Acceptance Criteria:

• [x] Prerequisite: Ticket about creating/destroying (independent of the Account API GW) SPS routes should be implemented
• [ ] Account API Gateway secured so that requests are only allowed from Shared Services API Gateway.
• [x] Account-level auth occurs at the Account level API Gateway via auth lambda
• [ ] Ensure that requests from service area components directly to other components in the private subnet aren't possible (security group would only allow from Account API Gateway to component)
• [x] Define the Shared Services API Gateway as a proxy with wildcard routes that delegate to fine-grained routes in the Account API Gateway

[LucaCinquini]

We should have a tag-up on this. If we are supporting multiple deployments in each venue, I would expect this kind of routing for the SIPS TEST venue and an EKS cluster named "fwd-processing":

WPS-T API endpoint: https://unity-sds.jpl.nasa.gov/sips/test/fwd-processing/wpst --> http://a0442fd7f829f49059fd68d1236aa263-650360946.us-west-2.elb.amazonaws.com:5001/

SPS API endpoint: https://unity-sds.jpl.nasa.gov/sips/test/fwd-processing/sps --> http://a7096fc6842e84da688b45586d194498-2116025617.us-west-2.elb.amazonaws.com:5002/

and similar for ADES specific endpoints if we want to support them, like the HySDS figaro and tosca.

[ramesh-maddegoda]

Evaluated the feasibility to pass traffic from Public API Gateway in Unity-Test account to a Private in the Unity-Sips-Test account. Usually this connectivity should be implemented as follows.

Public API -> VPC Link -> NLB -> Private API VPC Endpoint -> Private API

Related Posts/ Articles:

• How to get traffic from a public API Gateway to a private one?
• How to invoke a private API

However, this can introduce additional complexity and additional hops to the connectivity. Also, some of the approaches proposed in above links need the use of Amazon Route 53.

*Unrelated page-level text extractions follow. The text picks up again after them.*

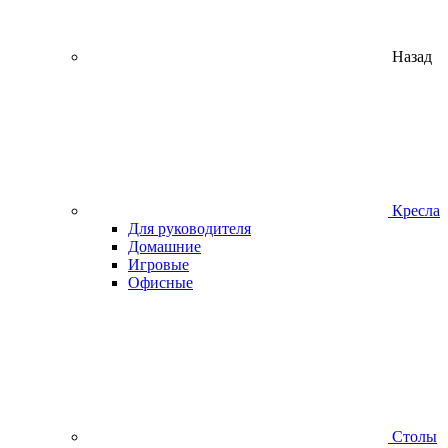
Назад
Кресла
Для руководителя
Домашние
Игровые
Офисные
Столы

An alternative approach is to use public API gateways in API Gateway in Unity-Test account and also another public API Gateway in the Unity-Sips-Test account.Currently evaluating this approach.

Related References:

Controlling and managing access to a REST API in API Gateway

AWS API Gateway authentication - 6 ways to control access

Evaluating access control methods to secure Amazon API Gateway APIs

[galenatjpl]

Pushing this ticket to 23.3 release. We are partially blocked by MCP fully getting roles as code lambda integrated into their system. Also, the fully automatic API registration we decided isn't ready for 23.2.

[galenatjpl]

This work is all basically done, except for the remaining work pertaining to the locking down at the network level of the access to gateways/subnets/components, etc.. Will create a separate ticket for that work.